Üstelik her ağzını açan, protestocuların sayısının azlığından dem vuruyor... Bir avuçlarmış.
E o zaman bu korkunuzun, telaşınızın, hatta süslü sıfatlar alıp savunduğunuzu söylediğiniz değerleri bir süreliğine askıya almanızın sebebi ne?
84 milyon aynı şeyi düşünmek, söylemek zorunda mı?
Baksanıza, gösteriye nasıl izin verildi diye valiliğe sitem eden "solcu" Evrensel gazetesinin yazarı ile "Ya alana maskesiz girerlerse" diye söylenen "liberaller", "İslamcılar" birlikte saf tutuyor.
Düşünebiliyor musunuz... Medyada fikir ve ifade özgürlüğü denetimini kendine iş edinmiş "ebedi ombudsman" Faruk Bildirici bile mesleki itibarına jilet atmakta bir beis görmüyor...
Muhalefet ve hükümet yandaşı medyanın ortak karar almış gibi bu miting haberini görmemesini sorgulayacağına, Hürriyet'e mitingin haberini nasıl verirsiniz diye yükleniyor.

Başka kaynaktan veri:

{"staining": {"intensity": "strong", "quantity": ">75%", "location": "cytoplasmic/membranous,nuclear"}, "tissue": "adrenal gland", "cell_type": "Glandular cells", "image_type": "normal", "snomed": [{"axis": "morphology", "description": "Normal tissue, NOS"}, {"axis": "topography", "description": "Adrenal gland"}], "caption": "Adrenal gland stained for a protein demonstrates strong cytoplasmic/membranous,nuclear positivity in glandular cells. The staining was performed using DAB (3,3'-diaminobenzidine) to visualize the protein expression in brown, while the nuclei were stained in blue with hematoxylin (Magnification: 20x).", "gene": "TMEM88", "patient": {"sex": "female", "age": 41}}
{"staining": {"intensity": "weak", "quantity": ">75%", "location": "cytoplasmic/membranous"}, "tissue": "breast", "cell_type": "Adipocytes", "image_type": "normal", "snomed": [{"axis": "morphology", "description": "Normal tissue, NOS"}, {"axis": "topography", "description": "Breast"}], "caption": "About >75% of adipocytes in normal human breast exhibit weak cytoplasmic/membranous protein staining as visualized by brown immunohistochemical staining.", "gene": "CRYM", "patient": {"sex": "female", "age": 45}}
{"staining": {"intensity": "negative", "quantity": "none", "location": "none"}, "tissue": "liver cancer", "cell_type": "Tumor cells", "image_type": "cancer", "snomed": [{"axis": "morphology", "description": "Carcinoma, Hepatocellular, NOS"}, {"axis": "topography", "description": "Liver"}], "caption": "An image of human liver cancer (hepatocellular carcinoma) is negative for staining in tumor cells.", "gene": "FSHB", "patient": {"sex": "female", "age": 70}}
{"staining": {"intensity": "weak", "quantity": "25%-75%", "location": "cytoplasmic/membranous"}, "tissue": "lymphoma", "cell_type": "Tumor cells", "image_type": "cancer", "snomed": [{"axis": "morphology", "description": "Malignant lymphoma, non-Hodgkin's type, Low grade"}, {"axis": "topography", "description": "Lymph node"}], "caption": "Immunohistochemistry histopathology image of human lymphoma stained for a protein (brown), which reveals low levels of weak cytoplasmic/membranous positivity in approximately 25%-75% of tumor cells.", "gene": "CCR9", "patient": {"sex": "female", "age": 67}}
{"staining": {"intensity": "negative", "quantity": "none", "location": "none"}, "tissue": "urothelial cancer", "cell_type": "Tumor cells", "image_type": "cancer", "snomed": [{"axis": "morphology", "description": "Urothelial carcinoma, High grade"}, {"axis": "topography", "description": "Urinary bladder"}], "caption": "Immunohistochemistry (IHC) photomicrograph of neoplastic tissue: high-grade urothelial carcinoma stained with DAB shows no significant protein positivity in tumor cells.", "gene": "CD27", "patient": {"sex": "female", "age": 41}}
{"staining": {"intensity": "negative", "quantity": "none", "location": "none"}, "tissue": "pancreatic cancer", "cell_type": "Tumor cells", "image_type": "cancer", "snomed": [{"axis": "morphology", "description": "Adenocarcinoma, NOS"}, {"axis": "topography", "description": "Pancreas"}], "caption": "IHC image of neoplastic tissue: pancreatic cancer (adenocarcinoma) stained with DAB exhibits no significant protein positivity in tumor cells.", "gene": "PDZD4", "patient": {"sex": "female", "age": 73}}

Yayın Yönetmeni Ahmet Hakan da haberi görmenin sebebini izah etmek gibi, gazeteci için utanç verici bir hamle yapıyor...
Haberi "Kafa bulmak için" yaptık diyor.
Aman ne komik!
Kendisiyle dalga geçen okur da gül gül ölmüştür kesin.
Tamam, kabul... Kriz anlarında resmi ideolojinin sözcülüğüne soyunmak, güçlünün, çoğunluğun yanında yer almak, toplumsal histeriyi körüklemek Hürriyet'in genlerinde var.
Ama o rezil dönemlerde gazeteyi yöneten Ertuğrul Özkök bile "411 el kaosa kalktı" manşetinden tut da Ahmet Kaya için attığı "Vay şerefsiz" başlığına kadar her işinin arkasında...
Onun kadar bile olamadın Ahmet.Gazeteni de, yönettiğin ekibini de rezil ettin...
Duyamadım, bu da unutulur mu diyorsun?
Haklısın, unutulur.
Benim merak ettiğim, sen nasıl unutabiliyorsun?